I am reviving up this thread, because although it is very old, my current problem seems to be similar. My setup is macOS on M1, Panda 1.10.11, and Python 3.9. I mainly visualise point clouds (1-2 objects at the same time, never fully visible, each for 200,000 points - I don’t know if it’s a lot or a little?). Points usually bold to a few pixels, plus a few Common Filters (but this, as I understand it, is processed in the GPU). Example below:


Generally it is smooth, 60 fps. But sometimes this fluidity gets cut (the refresh rate can drop to even around 30 fps). And this is not clearly related to what is happening in the image or in the code. What’s more, I can see quite a clear difference between launching the code from PyCharm (in which I am developing the application), and launching the code of the standalone built application. In the latter case, there are fewer fps trims.
Out of curiosity, I tried to set sync-video 0 in Config.prc and it turns out that normally, I can easily achieve 70-80 fps. Great, but what about it, when from time to time I still have, for fractions of a second, drops to 30 fps - very frustrating.
So I conclude that this is not a performance problem with my application, but an interaction with the operating system. For some reason, when something is happening in the background my application is losing CPU cycles. Is there any way to force an increase in the priority of my application? This is a real-time application, and really for the moment it is running, I don’t need any priority for all the junk that normally runs in the operating system in the background. Of course, theoretically, I could kill all these competing processes, or even install up a new operating system, but I would like any other user not to have to do something like that - let my application itself take the highest priority for the duration of the operation.
I tried a few solutions from the thread above, but without any visible, positive effects.
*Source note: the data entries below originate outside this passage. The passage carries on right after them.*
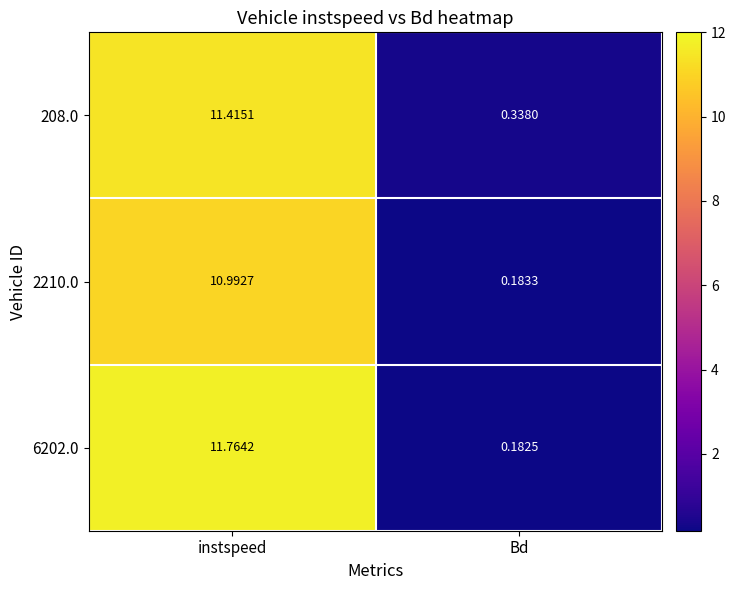

What is the greatest value displayed?

11.8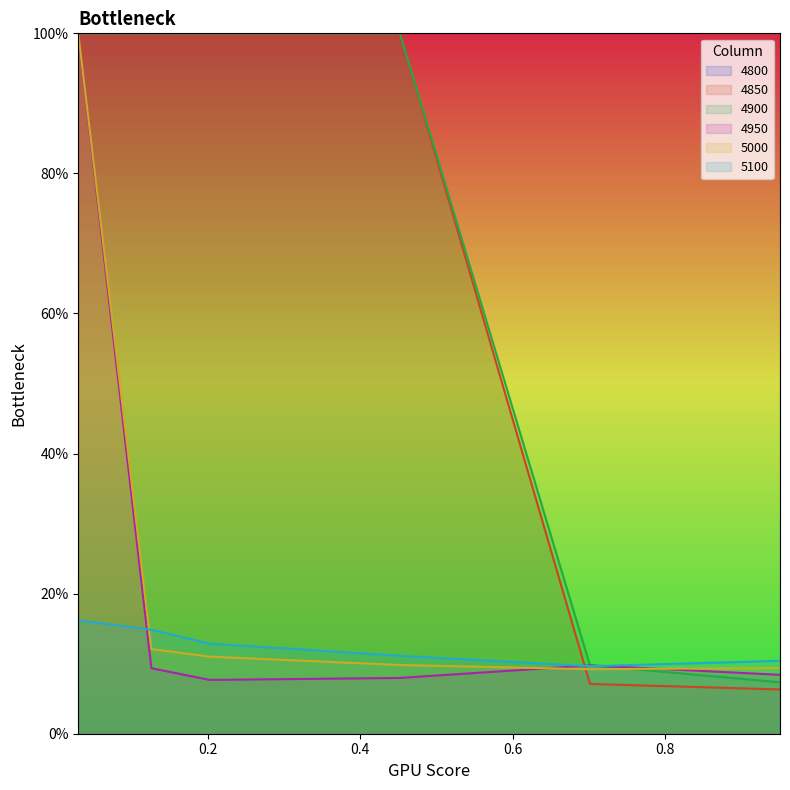

What is the total value across all series at 0.4520547945205479?

2.3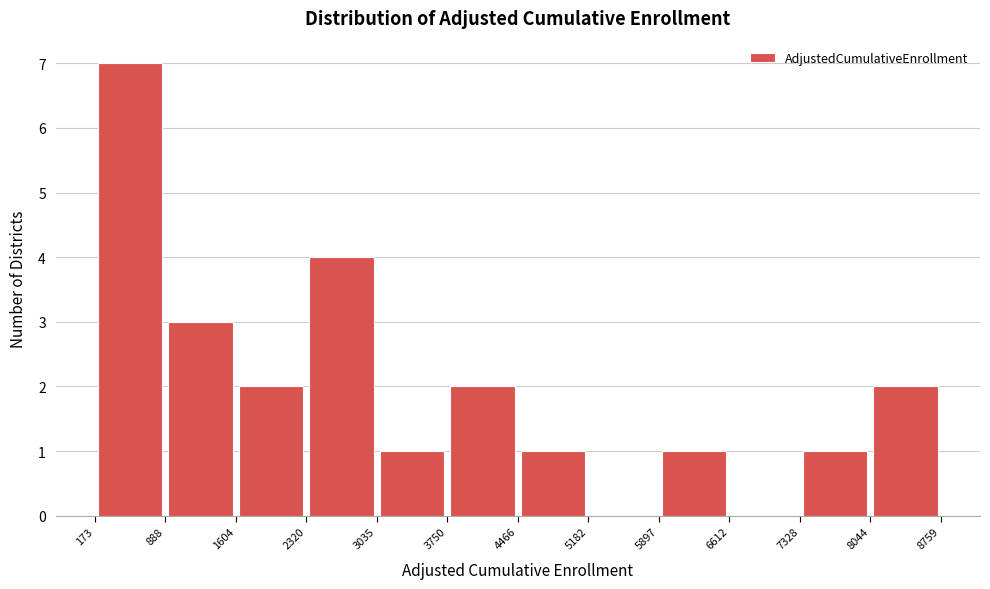

Reading left to right, list every bar in this chart as the range it spans on the x-axis followed by its height. The values are not printed on the chart, so give them approximately, as read against the axis.

173 to 888: 7
888 to 1604: 3
1604 to 2320: 2
2320 to 3035: 4
3035 to 3750: 1
3750 to 4466: 2
4466 to 5182: 1
5182 to 5897: 0
5897 to 6612: 1
6612 to 7328: 0
7328 to 8044: 1
8044 to 8759: 2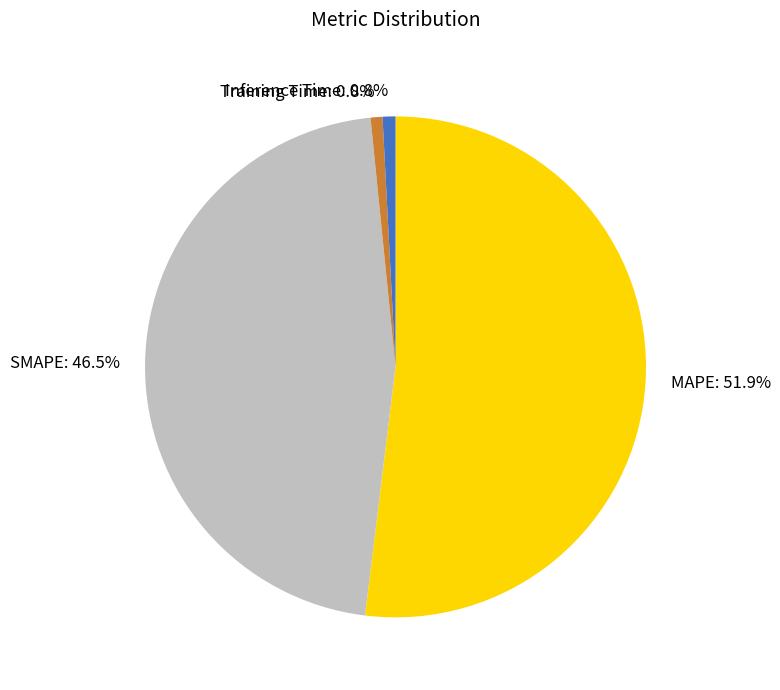

The Inference Time slice represents 1% of the pie. True or false?

True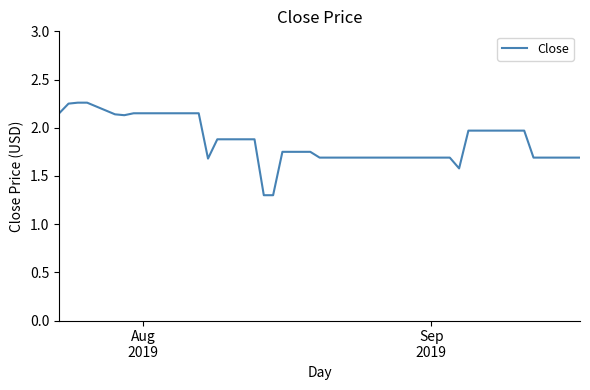

What is the smallest value displayed?

1.3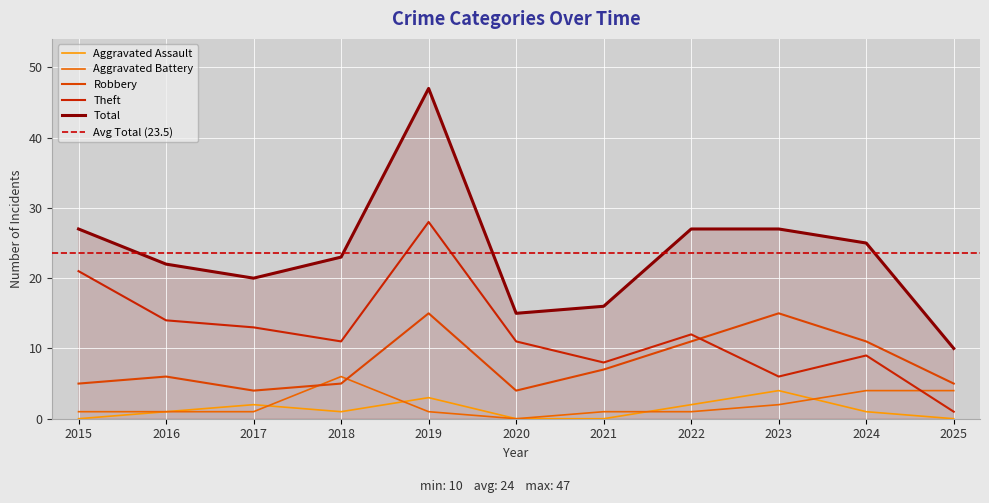

Reading left to right, extract all data points from this chart.

Aggravated Assault: 0	1	2	1	3	0	0	2	4	1	0
Aggravated Battery: 1	1	1	6	1	0	1	1	2	4	4
Robbery: 5	6	4	5	15	4	7	11	15	11	5
Theft: 21	14	13	11	28	11	8	12	6	9	1
Total: 27	22	20	23	47	15	16	27	27	25	10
This is not necessarily so, I think–I would say that it’s still worth checking for potential issues within your game before concluding that the problem doesn’t lie there.

Specifically, have you used PStats to attempt to diagnose the problem? That might allow us to determine what, precisely, is happening when that frame-rate drop occurs.

If you’re not familiar with the use of PStats, see this manual page for more information on the matter.

1 Like

I split off your posts to a new thread - the thread you were replying to was 14 years old.

I concur that you need to drill into the problem with PStats so we can get a clue what system is taking up the time.

1 Like

Thank you for the answers and for separating the topic (I understand that I should not revive such old topics for the future?).
The use of PStats is definitely on my to-do list, however, as I understand it, its use must be preceded by compiling all or at least a part of the Panda3D package (I haven’t found the PStats binary package for macOS anywhere). As it does not seem so quick to do, I just decided to first “feel” the source of the problem, hoping for a quick “profit”.
In fact, I think there is something about process prioritization. I cleaned the operating system of various “junk” daemons running in the background, turned off active applications and after restarting the application launched from the build works decently, rarely dropping below 60 fps. The same code running from PyCharm works a bit worse.
But yes, I promise to investigate with PStats.

1 Like

One more thing - I noticed that top indicates that the entire application is running on a single thread. I found that Panda3D can be multi-threaded though, which would certainly give some chance to speed it up:
https://docs.panda3d.org/1.10/python/programming/rendering-process/multithreaded-render-pipeline
The problem is that the application, when trying to enable any multithreading, crashes as described here:

Do I understand correctly that this is some kind of bug and is it quite fresh?

I would strongly advise to look for the bottleneck before you start looking at multi-threading (which opens its own can of worms). Just throwing more computing power at a problem is a last-resort method that you should only use if we have attempted to eliminate the bottleneck in another manner (it may be quite an easy fix once we isolate it).

I regret that PStats is not available in the macOS build. If you have a non-macOS computer handy, you can run the PStats server on that computer and connect to it over the network.

Yes, that is a fresh bug that will be looked at soon.